Which one of the following is an example of disproportionation reaction?

We need to identify which reaction is a disproportionation reaction.

What is a disproportionation reaction?

A disproportionation reaction is one in which the same element in a single oxidation state is simultaneously oxidized and reduced.

$$3MnO_4^{2-} + 4H^+ \to 2MnO_4^- + MnO_2 + 2H_2O$$

Mn in $$MnO_4^{2-}$$: oxidation state = +6

Mn in $$MnO_4^-$$: oxidation state = +7 (oxidized)

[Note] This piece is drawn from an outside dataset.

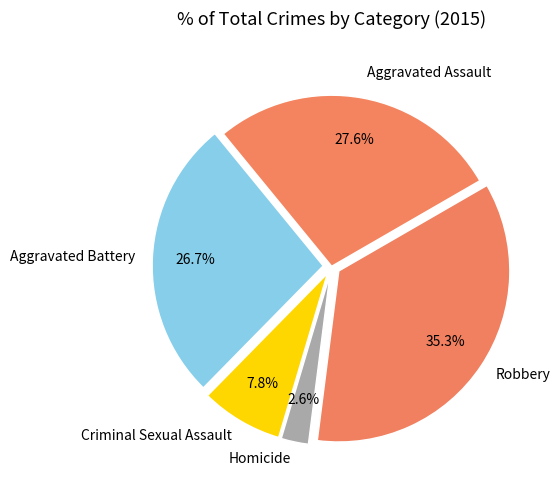

How many segments does this pie chart have?

5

Mn in $$MnO_2$$: oxidation state = +4 (reduced)

Here, Mn(+6) is both oxidized to Mn(+7) and reduced to Mn(+4). This is a disproportionation reaction.

$$MnO_4^- + 4H^+ + 4e^- \to MnO_2 + 2H_2O$$

This is a half-reaction (reduction only), not a disproportionation.

$$10I^- + 2MnO_4^- + 16H^+ \to 2Mn^{2+} + 8H_2O + 6I_2$$

$$I^-$$ is oxidized to $$I_2$$, and $$Mn^{+7}$$ is reduced to $$Mn^{+2}$$. Different elements are oxidized and reduced — this is a simple redox reaction.

$$8MnO_4^- + 3S_2O_3^{2-} + H_2O \to 8MnO_2 + 6SO_4^{2-} + 2OH^-$$

$$Mn^{+7}$$ is reduced to $$Mn^{+4}$$, and $$S^{+2}$$ is oxidized to $$S^{+6}$$. Different elements are oxidized and reduced — not a disproportionation.

The correct answer is Option A: $$3MnO_4^{2-} + 4H^+ \to 2MnO_4^- + MnO_2 + 2H_2O$$.